In this article, we explore the viability of business rescue as an option for failing businesses in South Africa, emphasizing its benefits, processes, and strategic considerations.
Understanding Business Rescue
Business rescue is a process designed to rehabilitate financially distressed companies. It involves the temporary supervision of the company and the development of a business rescue plan by a financially sound business rescue practitioner. The goal is to restructure the company’s affairs, business, property, debt, and other liabilities, maximizing the likelihood of continued operations or achieving a better return for creditors than liquidation would provide. Successful business rescue can save jobs, protect creditors' interests, and preserve the business as a going concern.
The Process of Business Rescue
The business rescue process in South Africa is governed by the Companies Act 71 of 2008. Here are the key steps involved:
Initiation - Resolution and Appointment: The process begins with a board resolution or a court order to enter business rescue and filing a resolution with the Companies and Intellectual Property Commission (CIPC). Alternatively, affected parties such as creditors can apply to the court to place the company under business rescue.

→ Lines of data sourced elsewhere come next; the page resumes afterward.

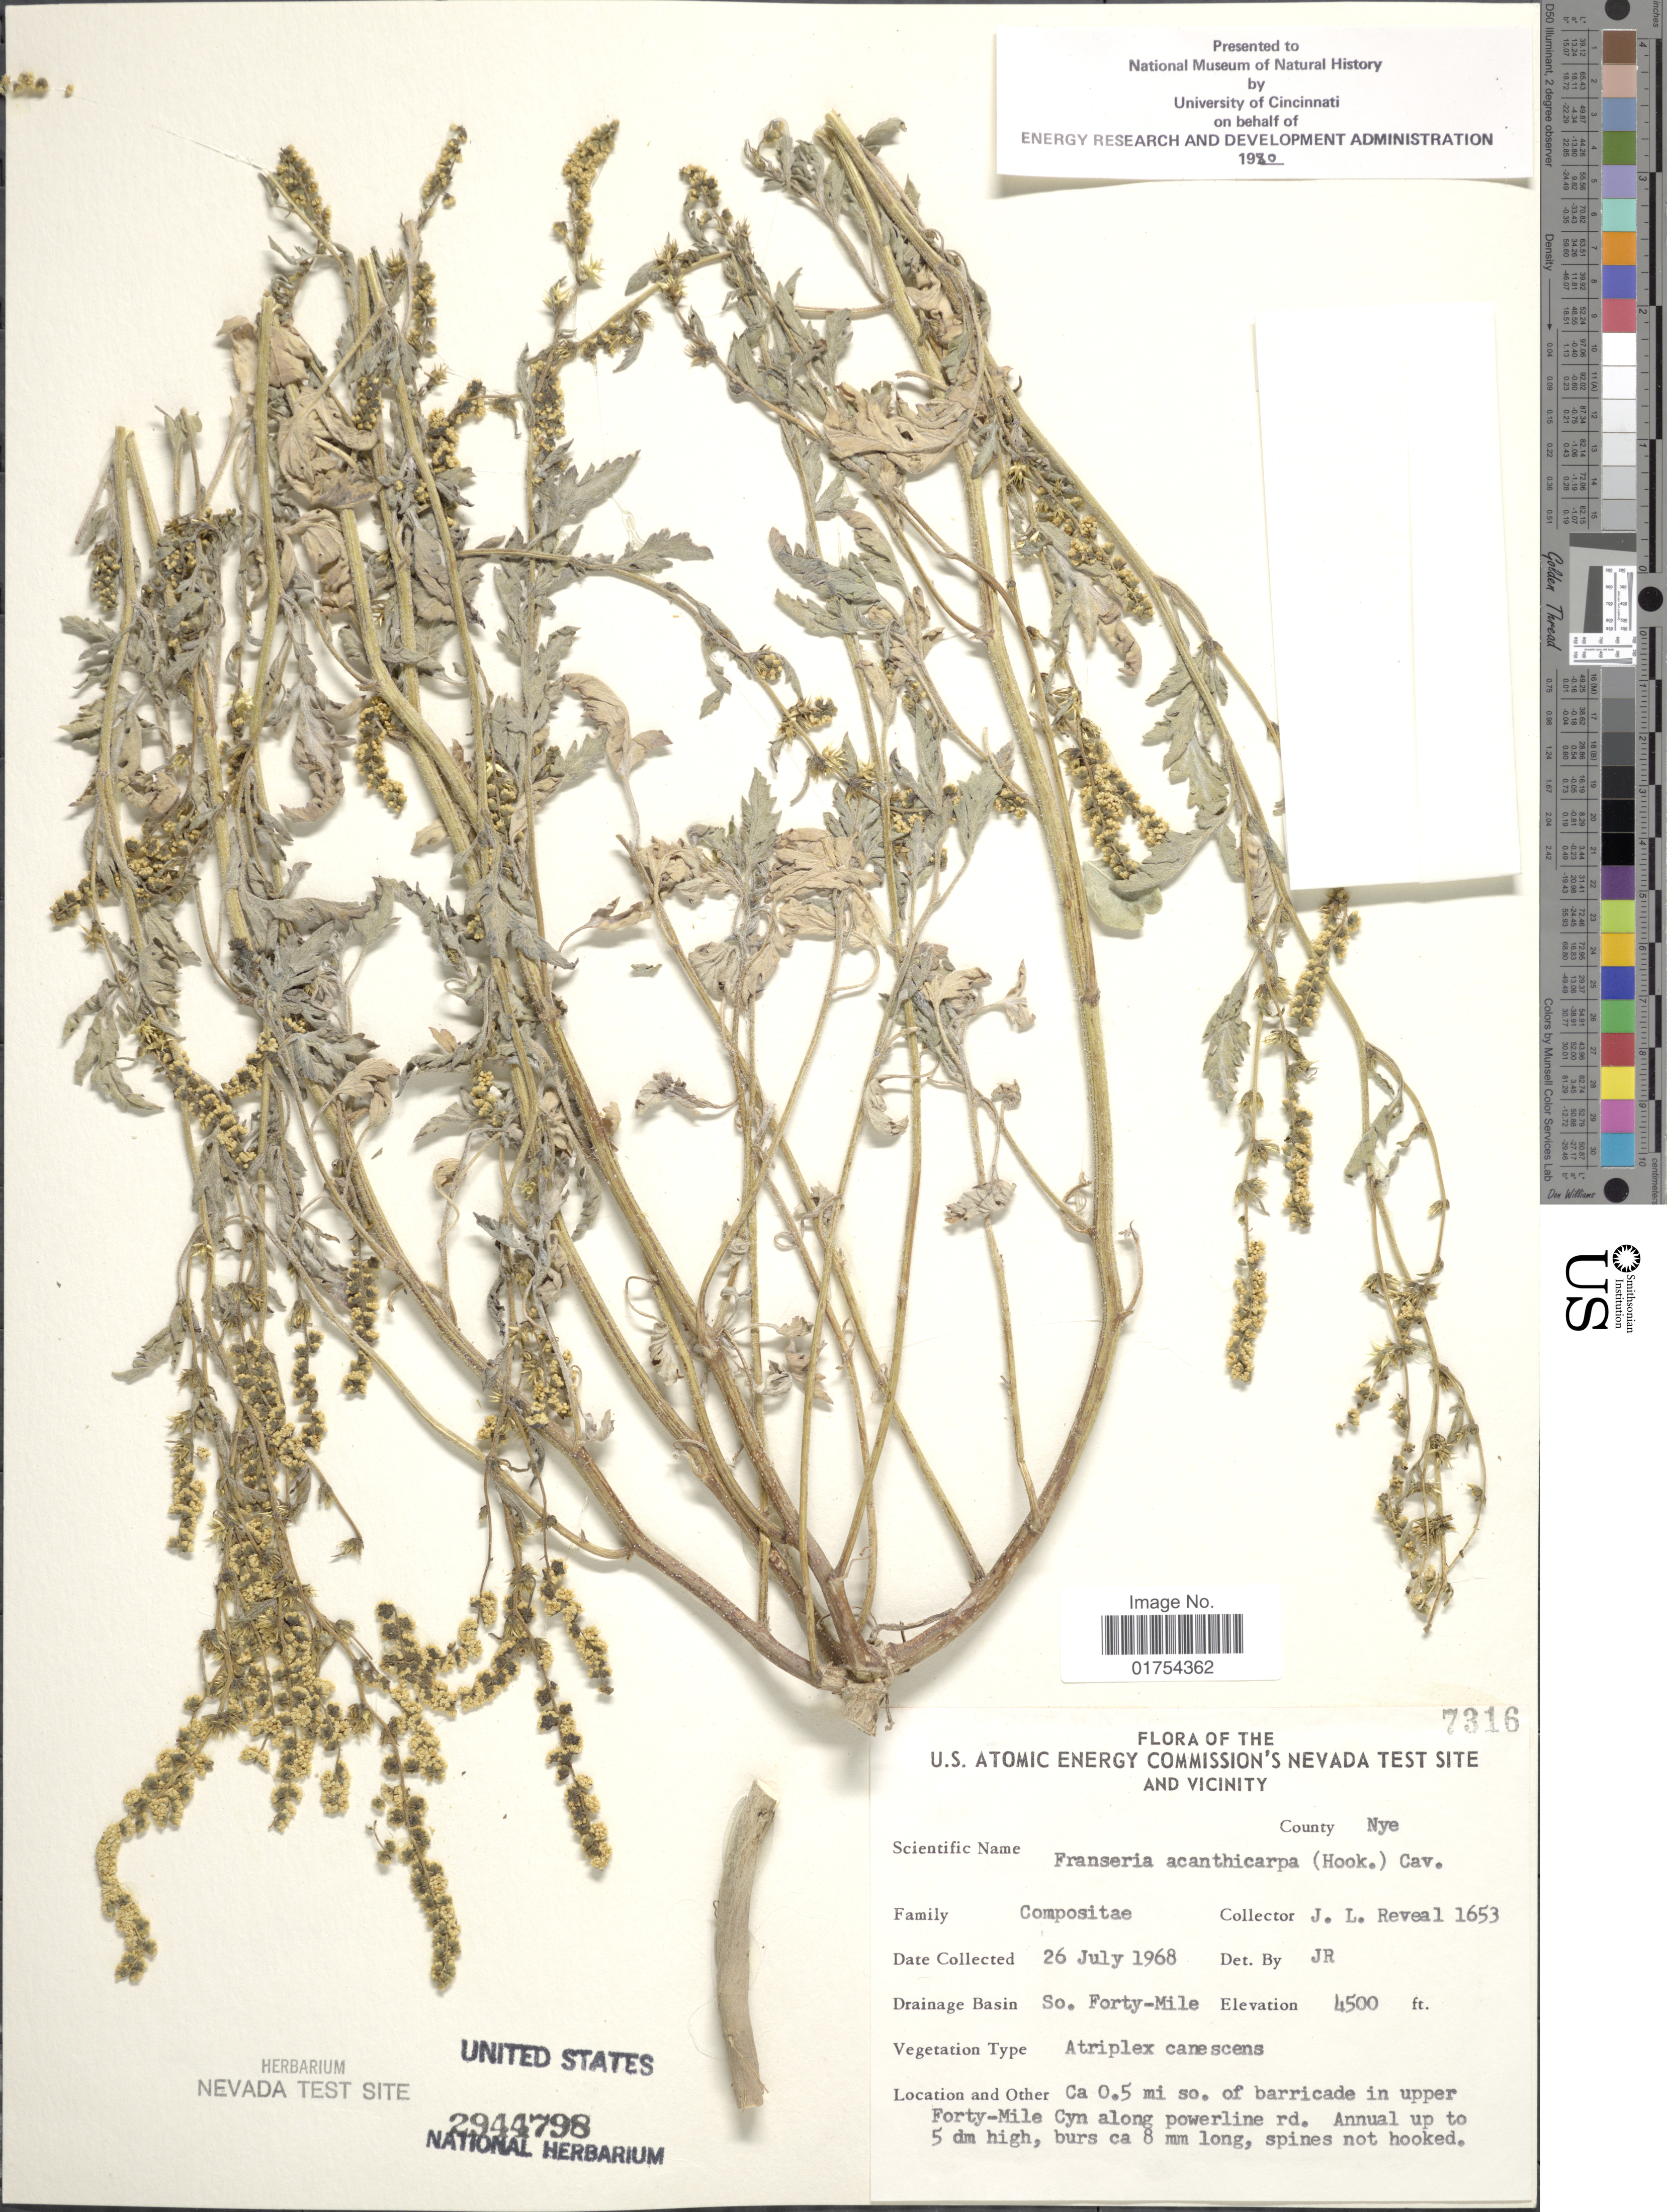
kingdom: Plantae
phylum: Tracheophyta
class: Magnoliopsida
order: Asterales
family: Asteraceae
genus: Franseria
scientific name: Franseria acanthicarpa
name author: Coville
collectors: J. L. Reveal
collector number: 1653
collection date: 1968-07-26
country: United States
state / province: Nevada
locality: U.S. Atomic Energy Commission's Nevada Test Site and Vicinity, County Nye, So. Forty-Mile, Ca 0.5 mi. so. of barricade in upper Forty-Mile Cyn along powerline rd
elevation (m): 1372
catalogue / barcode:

Notification of Stakeholders and Appointment of a Practitioner: A licensed business rescue practitioner (BRP) is appointed to oversee the process. The BRP takes control of the company and must notify all affected parties, including creditors, employees, and shareholders. This notification is also published in the Government Gazette. The BRP collaborates with management to develop and implement a rescue plan.
Moratorium on Claims: During business rescue, a moratorium is placed on claims against the company, allowing it to continue trading while restructuring its affairs without the pressure of creditors' claims.
Development of the Rescue Plan: The BRP, with input from creditors and other stakeholders, conducts a thorough assessment of the company's financial situation and develops a business rescue plan. This plan outlines restructuring strategies and steps to return the company to profitability.
Creditor Approval: The proposed business rescue plan is presented to creditors for approval. For the plan to be implemented, it must be accepted by a majority of creditors representing at least 75% of the total debt.
Implementation: Upon approval of the plan by creditors and stakeholders, the BRP implements the plan, which may involve restructuring operations, renegotiating debts, or other strategic changes.